First, that ^e has different meanings depending on the shell.

  • in the Bourne shell, ^ is an alias for | (^, originally rendered more like being the pipe operator in its predecessor, the Thompson shell), so you'd pipe grep to e command there.
  • in fish versions up to 3.2, ^ was to redirect stderr (short for 2>).
  • in rc and derivatives, ^ is a sort of concatenation operator so grep ^e would become grepe.
  • in zsh -o extendedglob, ^ is a negation glob operator, so ^e would expand to all the non-hidden files in the current directory other than the one called e.
  • in csh/tcsh/bash/zsh, ^ is only special at the start of the line and only when history expansion is not disabled. So not here.
  • in most other shells, ^e would be passed literally to grep.
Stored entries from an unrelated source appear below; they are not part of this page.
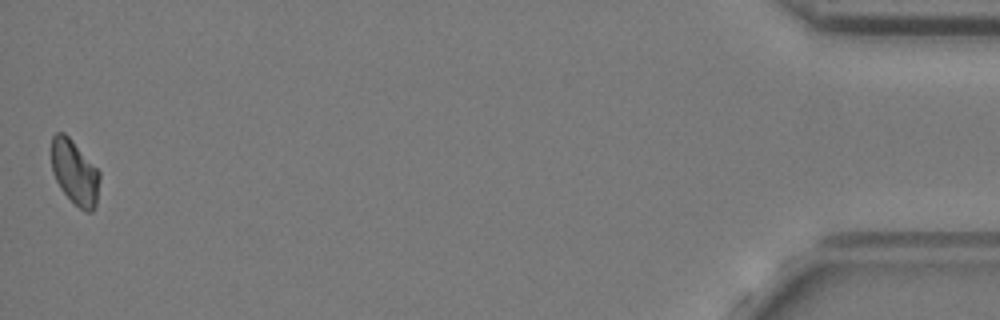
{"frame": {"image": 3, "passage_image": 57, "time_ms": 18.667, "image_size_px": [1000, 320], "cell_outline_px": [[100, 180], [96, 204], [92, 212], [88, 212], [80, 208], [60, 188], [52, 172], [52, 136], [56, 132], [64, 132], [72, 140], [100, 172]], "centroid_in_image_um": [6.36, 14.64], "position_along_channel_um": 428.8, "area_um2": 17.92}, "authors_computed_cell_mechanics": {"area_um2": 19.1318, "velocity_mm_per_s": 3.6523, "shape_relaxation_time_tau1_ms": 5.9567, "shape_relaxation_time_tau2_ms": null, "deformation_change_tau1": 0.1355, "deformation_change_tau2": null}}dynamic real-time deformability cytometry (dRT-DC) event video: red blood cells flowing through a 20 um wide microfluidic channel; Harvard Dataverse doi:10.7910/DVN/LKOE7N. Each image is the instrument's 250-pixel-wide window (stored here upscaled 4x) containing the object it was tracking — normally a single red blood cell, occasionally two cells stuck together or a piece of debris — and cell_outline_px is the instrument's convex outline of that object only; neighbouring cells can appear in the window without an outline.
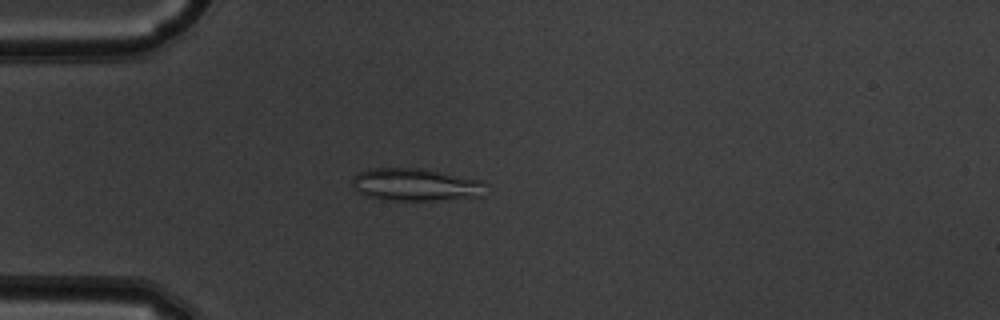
{"species": "common noctule bat (a hibernating species)", "species_latin": "Nyctalus noctula", "temperature_condition": "warm", "stored_images_in_passage": 51, "camera_frame_rate_fps": 3000, "um_per_image_px": 0.085, "animal": {"sex": "male", "body_mass_g": 19.5, "forearm_length_mm": 54.6}, "frame": {"image": 1, "passage_image": 14, "time_ms": 4.333, "image_size_px": [1000, 320], "cell_outline_px": [[484, 184], [480, 196], [436, 200], [380, 200], [368, 196], [360, 192], [352, 184], [352, 176], [356, 172], [372, 168], [424, 168], [480, 180]], "centroid_in_image_um": [35.24, 15.68], "position_along_channel_um": 49.8, "area_um2": 25.14}}
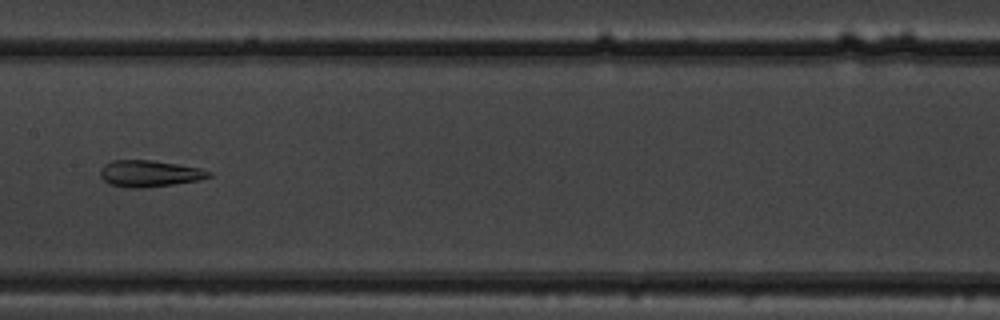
{"frame": {"image": 2, "passage_image": 26, "time_ms": 8.333, "image_size_px": [1000, 320], "cell_outline_px": [[212, 176], [200, 180], [172, 184], [140, 188], [132, 188], [112, 184], [104, 180], [100, 176], [100, 168], [104, 164], [112, 160], [152, 160], [200, 168], [212, 172]], "centroid_in_image_um": [12.71, 14.74], "position_along_channel_um": 194.7, "area_um2": 16.65}}
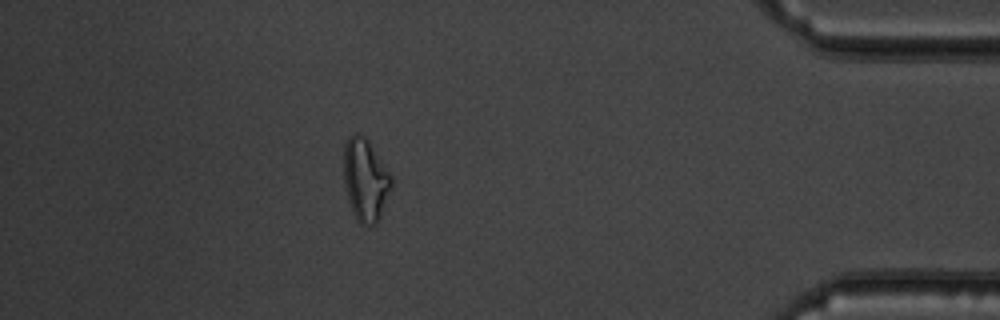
{"frame": {"image": 3, "passage_image": 45, "time_ms": 14.667, "image_size_px": [1000, 320], "cell_outline_px": [[392, 188], [380, 216], [376, 224], [360, 224], [356, 220], [352, 212], [344, 184], [344, 144], [348, 136], [356, 132], [364, 136], [368, 140], [392, 176]], "centroid_in_image_um": [31.05, 15.27], "position_along_channel_um": 404.1, "area_um2": 22.95}, "authors_computed_cell_mechanics": {"area_um2": 21.8484, "velocity_mm_per_s": 3.9606, "shape_relaxation_time_tau1_ms": null, "shape_relaxation_time_tau2_ms": 5.2597, "deformation_change_tau1": null, "deformation_change_tau2": 0.1384}}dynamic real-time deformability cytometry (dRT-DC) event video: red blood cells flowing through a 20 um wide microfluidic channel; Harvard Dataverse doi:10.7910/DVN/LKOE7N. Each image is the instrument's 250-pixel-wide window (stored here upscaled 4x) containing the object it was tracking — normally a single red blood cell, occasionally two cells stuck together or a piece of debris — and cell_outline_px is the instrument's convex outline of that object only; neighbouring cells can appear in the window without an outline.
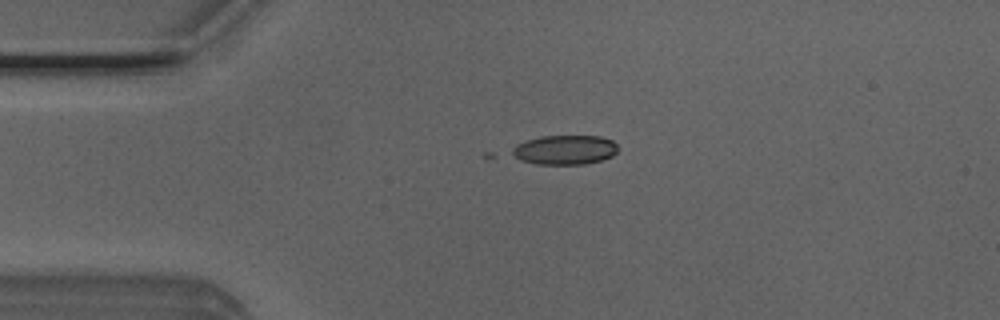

So assuming one of those latter shells, that command would start sudo tcpdump and grep ^e <ssh_ip> concurrently with the output of one connected to the input of the other via a pipe.

The syntax of grep arguments is grep [<options>] <regular-expression> [<files>] ([...] indicating optional parts). If there's no file, grep greps its stdin¹. Options start with the - character.

So here ^e is the regular-expression, and <ssh_ip> is the file to look for lines matching that regexp into.

As a regexp, ^e matches the start of the line followed by e, so that reports lines starting with e.

Here, most likely the <ssh_ip> file doesn't exist so grep will return immediately with an error.

At that point, tcpdump's stdout, inherited from sudo's will become a broken pipe, so the first time tcpdump tries to output something, it will receive a SIGPIPE signal and die or if it ignores that signal, its write() will fail with a EPIPE error. Here, tcpdump managing to write an error message suggests it either ignores that signal and it reports its failing write(), or it has a handler on it and reports its reception before terminating.

If you wanted to filter out the lines containing an IP address from the output of tcpdump, you'd rather need grep -Fvw <ssh_ip> where -F, -v and -w here bundled together in a single argument and are respectively for

  • matching on Fixed strings rather than a regexp (for . to match a literal . rather than any single character as it does in regexps).
  • reverse the match: return the lines that don't match.
  • matching on words only, (to not find <ssh_ip> == 10.10.10.10 in 210.10.10.109 for instance).

By default, when tcpdump detects that its output doesn't go to a terminal it reverts to block buffering, so if you want to see the output as soon as it comes, you'd likely want to add the -l option to tcpdump to reenable line buffering.

But in any case, tcpdump can filter packets by itself. Here, to exclude the packets from/to a given IP address, you just need:

sudo tcpdump not host <ssh_ip>

Or to only filter out the ssh traffic from that IP address:

sudo tcpdump 'not (host <ssh_ip> and tcp port ssh)'

(assuming the ssh connection is on the default port 22).

Those filters (Berkeley Packet Filters, BPF) are compiled into a binary filter expression passed to the kernel (setsockopt(fd, SOL_SOCKET, SO_ATTACH_FILTER, filter) on Linux at least). The filtering is happening there, so it's actually less work for tcpdump and the system in general than if tcpdump asked for all traffic, decoded all of it and passed it to grep.

wireshark, and its command line interface tshark is a much more advanced traffic analysing application which you may want to consider here as well. They support two types of filter: the BPF one as above called capture filter (passed with -f) and a display filter (passed with -Y) further applied on the packets returned by the kernel using wireshark's own filter syntax and more advanced capabilities.


¹ or recursively into the current working directory if the -r/-R options are given in recent versions of the GNU implementation of grep.